No gastaré el tiempo en
clamar por mi inocencia ni chorradas similares, y
menos aun cuando hay compañeras y compañeros que en estos momentos,
mientras escribo, ya están en la cárcel. Además, sería inútil.
Que seré condenado es tan seguro como que mañana saldrá el sol. Se
intentará con ello (si quiero evitar, según parece, que se ejecute
la sentencia) tenerme «tranquilo» y sin alborotar durante
algunos años y, si es posible, escarmentar en mi espalda a un
anarquismo canario y a un movimiento insular por el derecho a la
vivienda que lleva demasiado tiempo incordiando por encima de sus
posibilidades.
Y luego dicen que los anarquistas somos ingenuos…
Si piensan que la convicción de los militantes y la necesidad de los
desahuciados pueden sofocarse con leyes, juicios y condenas es que no
han comprendido nada. Hasta los propios fundadores del Derecho Romano
lo asumían: necessitas caret lege («la necesidad
carece de ley»). Ningún papel ni barrote han podido aplastar nunca
el instinto de supervivencia y la urgencia de conseguir comida, techo
y abrigo. Mi condena tampoco lo logrará.
Dicho esto, me gustaría usar este episodio como
pretexto para compartir algunas reflexiones sobre el entramado
judicial y sus mecanismos.
Lo primero es el propio acto del juicio. Entrar
por primera vez en una sala donde se te va a procesar es como tomar
parte en una suerte de ritual sobrecogedor. La liturgia recargada, el
lenguaje arcaico, la atmósfera deshumanizada, las vestimentas
ridículas, todo lo necesario para fabricar un ambiente solemne que
apabulle a la víctima y la haga presa de la angustia y la
culpabilidad. La sensación es como la de acercarse a un altar de
sacrificios donde un sumo sacerdote puede decidir, a su antojo, tu
destino. Aunque todo ello esté adornado con la parafernalia
burocrática de la era moderna, el evento es tremendamente similar al
que podría celebrar un chamán consultando a los espíritus sobre la
culpabilidad del infractor o un inquisidor
exigiéndole que confiese la verdad ante Dios: gente con disfraces
absurdos asume un rol de autoridad suprema y decide sobre el destino
ajeno en base a una fórmula, escrita o no, que para el enjuiciado
adquiere cierto carácter sobrenatural.

**DATOS APORTADOS:**
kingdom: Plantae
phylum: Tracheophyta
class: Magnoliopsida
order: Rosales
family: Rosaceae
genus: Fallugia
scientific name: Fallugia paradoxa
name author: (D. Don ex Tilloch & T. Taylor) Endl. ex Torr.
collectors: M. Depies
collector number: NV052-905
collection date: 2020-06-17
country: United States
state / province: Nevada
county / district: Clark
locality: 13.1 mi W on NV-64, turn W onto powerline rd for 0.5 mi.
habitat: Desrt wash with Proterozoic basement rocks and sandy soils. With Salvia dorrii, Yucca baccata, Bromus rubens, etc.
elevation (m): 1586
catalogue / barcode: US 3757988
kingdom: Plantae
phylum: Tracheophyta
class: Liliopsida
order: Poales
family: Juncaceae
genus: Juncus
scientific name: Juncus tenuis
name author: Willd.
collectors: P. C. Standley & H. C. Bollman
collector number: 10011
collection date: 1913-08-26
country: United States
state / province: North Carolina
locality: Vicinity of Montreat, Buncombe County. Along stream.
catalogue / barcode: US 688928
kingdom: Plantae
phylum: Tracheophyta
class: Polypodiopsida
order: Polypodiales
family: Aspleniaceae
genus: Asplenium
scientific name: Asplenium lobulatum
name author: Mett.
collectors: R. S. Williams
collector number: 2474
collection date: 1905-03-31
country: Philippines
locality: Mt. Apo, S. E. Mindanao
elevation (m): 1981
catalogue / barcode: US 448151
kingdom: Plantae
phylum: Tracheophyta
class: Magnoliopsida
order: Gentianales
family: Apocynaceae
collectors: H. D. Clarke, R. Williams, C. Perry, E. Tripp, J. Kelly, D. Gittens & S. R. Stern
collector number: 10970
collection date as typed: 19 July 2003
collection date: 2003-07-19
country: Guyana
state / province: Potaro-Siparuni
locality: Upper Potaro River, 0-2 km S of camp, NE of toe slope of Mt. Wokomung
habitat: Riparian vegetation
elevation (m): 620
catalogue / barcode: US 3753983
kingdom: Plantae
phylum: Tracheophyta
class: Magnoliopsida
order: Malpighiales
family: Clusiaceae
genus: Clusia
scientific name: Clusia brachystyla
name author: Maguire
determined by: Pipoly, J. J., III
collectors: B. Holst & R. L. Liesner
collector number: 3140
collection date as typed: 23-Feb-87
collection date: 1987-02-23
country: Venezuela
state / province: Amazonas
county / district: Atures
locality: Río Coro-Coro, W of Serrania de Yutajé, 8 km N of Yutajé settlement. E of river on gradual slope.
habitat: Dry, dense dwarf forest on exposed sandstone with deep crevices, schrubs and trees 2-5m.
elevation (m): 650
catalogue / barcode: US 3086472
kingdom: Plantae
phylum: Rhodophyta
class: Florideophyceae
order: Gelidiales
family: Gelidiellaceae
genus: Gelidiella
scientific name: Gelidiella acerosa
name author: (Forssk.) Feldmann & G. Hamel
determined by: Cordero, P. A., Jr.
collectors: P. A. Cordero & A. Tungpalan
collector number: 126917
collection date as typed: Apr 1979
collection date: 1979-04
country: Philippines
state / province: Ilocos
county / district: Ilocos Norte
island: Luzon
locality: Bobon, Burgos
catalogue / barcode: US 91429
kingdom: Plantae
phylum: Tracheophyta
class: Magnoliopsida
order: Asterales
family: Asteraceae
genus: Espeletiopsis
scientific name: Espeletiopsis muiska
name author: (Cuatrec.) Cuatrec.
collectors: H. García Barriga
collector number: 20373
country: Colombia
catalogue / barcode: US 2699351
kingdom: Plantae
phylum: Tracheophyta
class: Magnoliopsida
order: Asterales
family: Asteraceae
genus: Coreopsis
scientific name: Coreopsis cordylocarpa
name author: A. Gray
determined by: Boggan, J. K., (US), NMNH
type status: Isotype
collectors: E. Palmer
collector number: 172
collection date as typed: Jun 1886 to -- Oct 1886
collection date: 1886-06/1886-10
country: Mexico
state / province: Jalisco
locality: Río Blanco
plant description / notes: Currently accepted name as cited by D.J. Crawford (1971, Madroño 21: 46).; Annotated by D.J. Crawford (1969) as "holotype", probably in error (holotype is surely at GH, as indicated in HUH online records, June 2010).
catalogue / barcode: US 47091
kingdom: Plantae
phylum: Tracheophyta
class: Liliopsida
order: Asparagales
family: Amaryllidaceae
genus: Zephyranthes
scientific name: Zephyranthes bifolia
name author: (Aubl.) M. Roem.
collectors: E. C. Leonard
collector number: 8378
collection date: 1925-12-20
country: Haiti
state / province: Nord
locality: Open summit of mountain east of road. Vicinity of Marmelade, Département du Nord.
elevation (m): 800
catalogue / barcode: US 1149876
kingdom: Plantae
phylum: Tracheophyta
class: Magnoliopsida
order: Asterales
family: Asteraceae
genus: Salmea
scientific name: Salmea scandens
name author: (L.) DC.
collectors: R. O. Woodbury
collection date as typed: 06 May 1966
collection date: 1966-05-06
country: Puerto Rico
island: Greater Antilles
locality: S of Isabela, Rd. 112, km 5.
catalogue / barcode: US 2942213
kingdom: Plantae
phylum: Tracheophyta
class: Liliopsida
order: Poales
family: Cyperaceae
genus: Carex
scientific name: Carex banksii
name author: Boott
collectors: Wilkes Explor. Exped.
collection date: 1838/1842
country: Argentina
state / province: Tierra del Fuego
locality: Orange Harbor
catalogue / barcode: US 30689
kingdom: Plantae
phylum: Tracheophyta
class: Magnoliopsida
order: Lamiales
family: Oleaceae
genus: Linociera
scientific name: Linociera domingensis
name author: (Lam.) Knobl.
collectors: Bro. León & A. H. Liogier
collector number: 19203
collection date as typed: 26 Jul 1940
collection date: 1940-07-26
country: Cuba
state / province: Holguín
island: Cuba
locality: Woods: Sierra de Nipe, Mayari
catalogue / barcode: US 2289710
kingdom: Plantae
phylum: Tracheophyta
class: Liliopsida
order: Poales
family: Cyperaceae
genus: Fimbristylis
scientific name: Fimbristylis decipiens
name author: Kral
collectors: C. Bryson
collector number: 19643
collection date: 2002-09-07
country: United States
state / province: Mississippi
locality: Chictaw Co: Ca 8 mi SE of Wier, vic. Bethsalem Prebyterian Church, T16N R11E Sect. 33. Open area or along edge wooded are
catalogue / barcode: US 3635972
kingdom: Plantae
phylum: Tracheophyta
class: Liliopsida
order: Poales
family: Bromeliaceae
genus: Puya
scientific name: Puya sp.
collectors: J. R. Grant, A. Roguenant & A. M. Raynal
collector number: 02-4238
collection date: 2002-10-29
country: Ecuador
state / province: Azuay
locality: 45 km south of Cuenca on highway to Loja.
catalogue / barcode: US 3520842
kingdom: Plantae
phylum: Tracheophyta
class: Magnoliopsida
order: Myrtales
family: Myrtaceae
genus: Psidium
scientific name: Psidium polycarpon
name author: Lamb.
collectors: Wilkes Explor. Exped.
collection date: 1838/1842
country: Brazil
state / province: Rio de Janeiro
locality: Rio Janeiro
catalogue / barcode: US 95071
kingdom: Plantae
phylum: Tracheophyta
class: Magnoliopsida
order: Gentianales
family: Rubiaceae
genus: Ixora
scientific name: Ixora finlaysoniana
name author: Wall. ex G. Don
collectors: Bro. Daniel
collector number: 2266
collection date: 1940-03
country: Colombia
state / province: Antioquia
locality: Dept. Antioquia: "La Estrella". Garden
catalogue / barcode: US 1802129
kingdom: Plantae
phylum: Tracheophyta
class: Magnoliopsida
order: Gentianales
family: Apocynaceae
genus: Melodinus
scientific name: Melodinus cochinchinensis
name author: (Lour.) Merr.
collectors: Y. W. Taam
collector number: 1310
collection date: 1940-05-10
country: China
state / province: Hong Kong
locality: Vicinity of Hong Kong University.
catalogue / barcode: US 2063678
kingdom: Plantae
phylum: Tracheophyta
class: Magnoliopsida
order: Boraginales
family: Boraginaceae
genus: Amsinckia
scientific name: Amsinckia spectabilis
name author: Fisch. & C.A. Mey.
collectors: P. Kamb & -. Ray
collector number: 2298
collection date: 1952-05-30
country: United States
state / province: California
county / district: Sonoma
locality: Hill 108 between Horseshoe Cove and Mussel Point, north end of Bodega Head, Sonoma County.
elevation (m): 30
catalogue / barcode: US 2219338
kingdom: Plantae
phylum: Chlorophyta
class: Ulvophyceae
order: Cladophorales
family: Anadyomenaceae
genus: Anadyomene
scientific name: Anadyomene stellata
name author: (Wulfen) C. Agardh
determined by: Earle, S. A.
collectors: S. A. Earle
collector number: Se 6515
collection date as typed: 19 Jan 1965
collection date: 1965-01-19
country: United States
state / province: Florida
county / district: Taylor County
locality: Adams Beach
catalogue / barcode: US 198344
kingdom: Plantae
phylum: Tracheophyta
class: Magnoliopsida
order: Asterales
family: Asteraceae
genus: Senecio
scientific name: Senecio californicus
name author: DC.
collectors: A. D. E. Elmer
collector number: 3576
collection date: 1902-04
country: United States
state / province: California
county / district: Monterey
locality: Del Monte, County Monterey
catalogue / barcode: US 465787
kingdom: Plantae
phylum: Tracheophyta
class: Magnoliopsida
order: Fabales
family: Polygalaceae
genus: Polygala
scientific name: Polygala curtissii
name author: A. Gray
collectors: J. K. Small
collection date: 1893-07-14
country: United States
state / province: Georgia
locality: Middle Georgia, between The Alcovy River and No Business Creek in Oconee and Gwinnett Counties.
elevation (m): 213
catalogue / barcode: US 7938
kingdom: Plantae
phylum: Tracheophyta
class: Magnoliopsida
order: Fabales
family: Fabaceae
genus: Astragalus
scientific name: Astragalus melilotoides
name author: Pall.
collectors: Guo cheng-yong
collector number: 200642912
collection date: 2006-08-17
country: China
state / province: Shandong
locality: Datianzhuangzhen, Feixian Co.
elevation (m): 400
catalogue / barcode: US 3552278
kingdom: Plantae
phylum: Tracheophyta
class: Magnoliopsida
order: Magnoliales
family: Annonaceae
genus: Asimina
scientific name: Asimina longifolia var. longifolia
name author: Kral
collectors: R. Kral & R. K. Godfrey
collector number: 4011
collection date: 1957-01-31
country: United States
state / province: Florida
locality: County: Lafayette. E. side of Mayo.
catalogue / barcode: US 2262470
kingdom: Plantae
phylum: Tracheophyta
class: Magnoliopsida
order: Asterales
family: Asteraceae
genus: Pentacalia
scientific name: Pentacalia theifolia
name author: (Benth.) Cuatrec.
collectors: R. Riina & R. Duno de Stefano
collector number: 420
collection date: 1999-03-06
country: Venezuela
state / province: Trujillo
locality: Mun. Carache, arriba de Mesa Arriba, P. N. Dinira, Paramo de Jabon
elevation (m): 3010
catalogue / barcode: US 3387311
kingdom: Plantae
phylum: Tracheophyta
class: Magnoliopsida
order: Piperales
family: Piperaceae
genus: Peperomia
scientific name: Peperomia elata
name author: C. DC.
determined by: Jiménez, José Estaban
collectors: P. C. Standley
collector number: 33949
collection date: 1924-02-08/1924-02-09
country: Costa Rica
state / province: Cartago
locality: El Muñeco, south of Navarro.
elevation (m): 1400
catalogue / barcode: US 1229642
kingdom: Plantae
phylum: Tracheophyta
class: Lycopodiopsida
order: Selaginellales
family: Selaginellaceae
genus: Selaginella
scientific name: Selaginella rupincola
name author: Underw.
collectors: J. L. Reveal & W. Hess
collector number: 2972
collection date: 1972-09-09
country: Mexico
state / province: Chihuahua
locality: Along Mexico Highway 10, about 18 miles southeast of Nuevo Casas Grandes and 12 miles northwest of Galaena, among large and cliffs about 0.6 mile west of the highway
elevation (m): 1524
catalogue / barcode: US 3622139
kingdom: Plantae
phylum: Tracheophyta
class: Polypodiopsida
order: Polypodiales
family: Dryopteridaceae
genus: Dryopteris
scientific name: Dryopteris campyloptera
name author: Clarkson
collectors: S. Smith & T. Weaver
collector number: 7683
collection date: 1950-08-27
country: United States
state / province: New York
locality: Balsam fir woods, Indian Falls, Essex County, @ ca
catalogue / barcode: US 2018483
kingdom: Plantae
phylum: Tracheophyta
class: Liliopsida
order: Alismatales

**TAREAS PENDIENTES:**
- 1) Repite sin cambios el pasaje del texto sobre el juicio que va desde «No gastaré el» hasta «Además, sería inútil.», ambos incluidos.
- 2) Sigue escribiendo el texto sobre el juicio a partir del punto en que termina.
Los datos no intervienen en esto.

**RESPUESTAS:**
- 1)
No gastaré el tiempo en
clamar por mi inocencia ni chorradas similares, y
menos aun cuando hay compañeras y compañeros que en estos momentos,
mientras escribo, ya están en la cárcel. Además, sería inútil.

- 2)
La experiencia o la formación política pueden ir
resquebrajando el aspecto mágico del chiringuito. Ver a los
protagonistas momentos después del juicio con las togas en la mano,
riéndose de lo sucedido en la sala, hablando de fútbol mientras
mean en los baños del juzgado o apurándose un carajillo mientras
fuman en una terraza cercana, le quita un poco de rigor al asunto.
Igual que pasa con las detenciones en comisaría, con el tiempo
llegas a comprender que todo es un teatrillo, una farsa enorme,
patética, cómica y a la vez dramática. Gente adulta, orgullosa de
símbolos y uniformes, amparada en un rango, convencidos más o menos
del papel que interpretan y que han convertido una ópera bufa, un
trágico carnaval, en un oficio respetable del que sus hijos pueden
presumir en el colegio. Si no tuvieran el poder de destrozar la vida
de otros, serían dignos de lástima.
Pero todo este circo se fundamenta sobre el texto
sagrado de la sociedad civil desde el Código de Hammurabi: la ley.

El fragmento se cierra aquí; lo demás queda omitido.